(PAGE EXCERPT)

In the middle of uncertainties about the future of the sector, Ron Burkle, the California billionaire, announced last month that his Yucaipa funds held a 19 per cent stake in B&N. Another California fund, Aletheia, which is headed by Peter Eichler, has simultaneously expanded its stake over the past year to 15 per cent.
At smaller rival Borders, Bill Ackman’s Pershing Square has held a controlling 34 per cent for more than a year, a stake steadily built since late 2006.
Mr Ackman has continued to argue that Borders has a future, even as it suffers losses and a fall in its shares to about $1 from more than $20 when he first invested in the company.
Mr Burkle indicated last week that he wanted to own even more of B&N, and to challenge its management, which is headed by Len Riggio, the founder and chairman who in the 1980s and 1990s led the superstore revolution in US bookselling.
The developing bookstore drama is “the clash of the Titans, in terms of the actors and the personalities”, according to David Schick, retail analyst at Stifel Nicolaus. And it is unfolding as the wider industry is focused on a dispute between online bookseller Amazon and publisher Macmillan over the pricing of e-books.

(End PAGE EXCERPT)

Write the next part of the passage on investor stakes in the bookstore chains B&N and Borders, starting after its last sentence.

(DATA EXCERPT)

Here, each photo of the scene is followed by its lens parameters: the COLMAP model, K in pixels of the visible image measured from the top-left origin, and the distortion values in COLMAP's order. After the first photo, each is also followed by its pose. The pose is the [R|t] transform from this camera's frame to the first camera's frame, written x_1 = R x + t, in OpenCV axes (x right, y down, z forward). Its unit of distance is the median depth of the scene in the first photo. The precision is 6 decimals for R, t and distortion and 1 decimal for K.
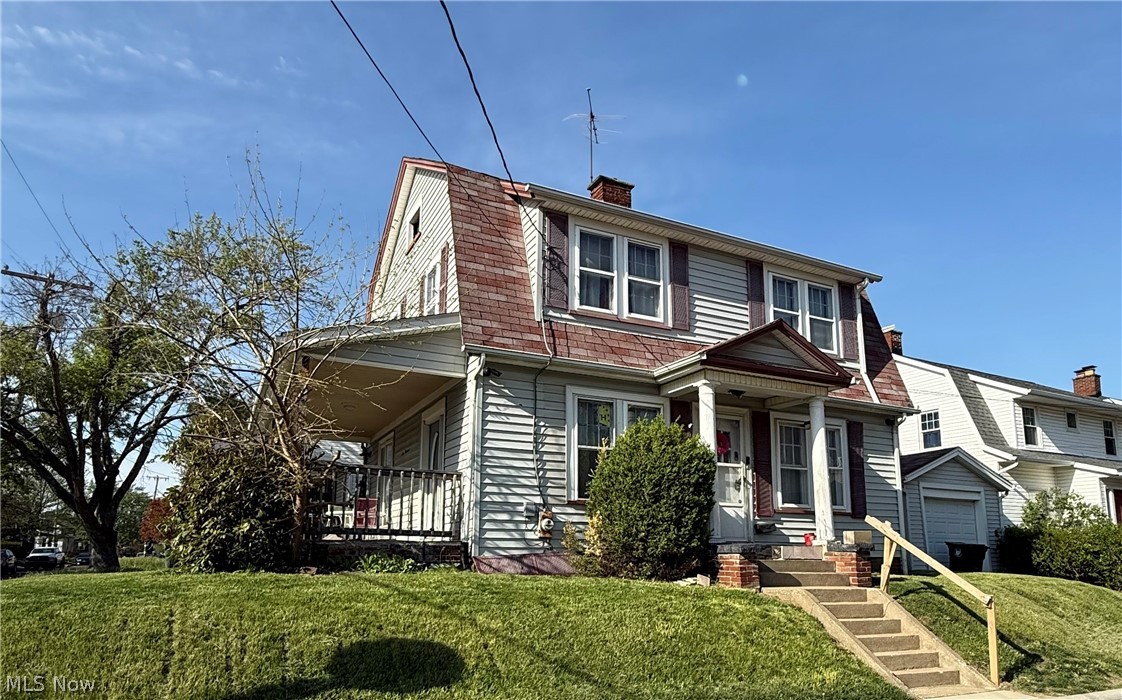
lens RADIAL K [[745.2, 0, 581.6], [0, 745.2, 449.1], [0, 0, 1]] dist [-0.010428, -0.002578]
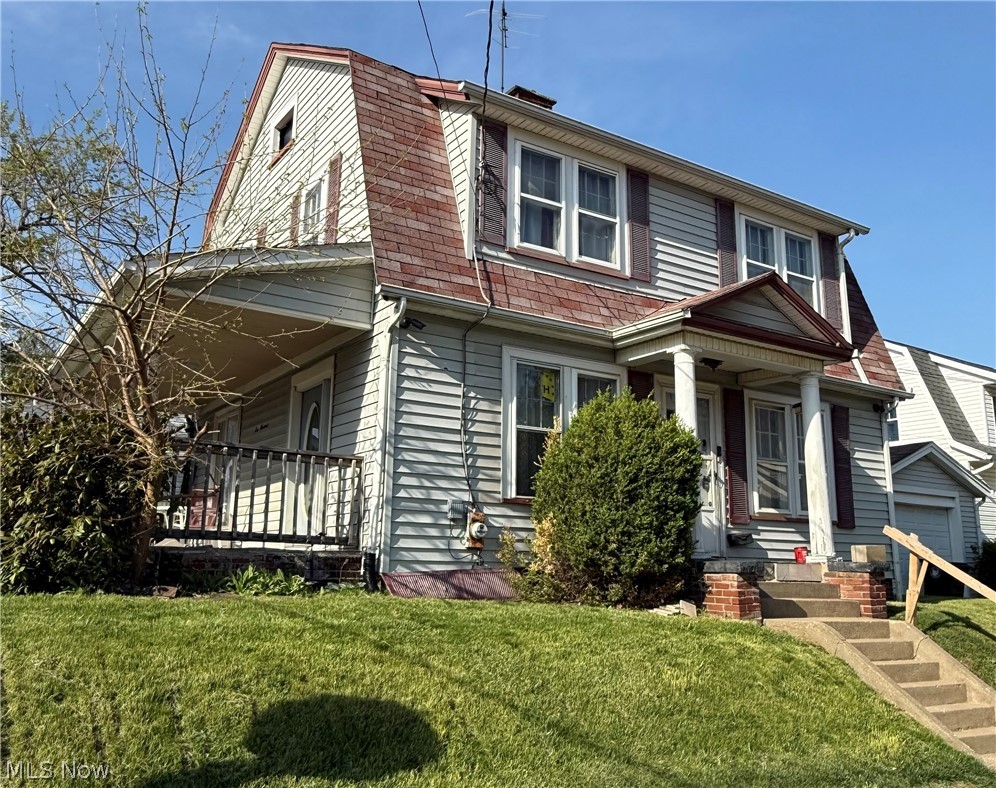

(End DATA EXCERPT)

● **ANSWER**
Mr Schick says that the e-books challenge is just a small part of the “massive, massive problems” the two established booksellers have been facing.
Poor holiday sales continued a decline that reflects intense competition not just from Amazon but also from Walmart, Target and Costco’s discount stores, which have taken a large slice out of bestseller sales.
The presence of the big-name investors reflects the drastic nature of the investment proposition in physical bookstores. The stores still deliver cashflow in spite of their falling sales but risk following music store chains such as Tower Records, Virgin Megastores and Sam Goody on the road to oblivion.
“These are big questions,” says Mr Schick. “And you get these big players around who are prepared to make big $500m bets.”
Mr Burkle has in the past targeted his investment on consolidating retail sectors, as with his stake in Wild Oats, the natural and organic supermarket chain, before it was bought by Whole Foods in 2007, and also in Pathmark, a regional supermarket that was bought by A&P supermarkets in 2007.
Mr Ackman has suggested that Borders could end up acquired by B&N, or even by Amazon to add a bricks-and-mortar store component to its online business.
However, when Borders indicated in 2008 that it was prepared to consider a sale of its business, Mr Riggio at B&N did not respond.
If Mr Riggio hopes B&N can profit from Border’s eventual demise, Mr Ackman insisted this week that, in spite of continuing losses at Borders, a bankruptcy was unlikely.
“Ultimately, this industry may consolidate – the two companies may become one, or [Borders] may stay on its own,” he told CNBC, also leaving in a third possibility: that the entire bookstore model could collapse.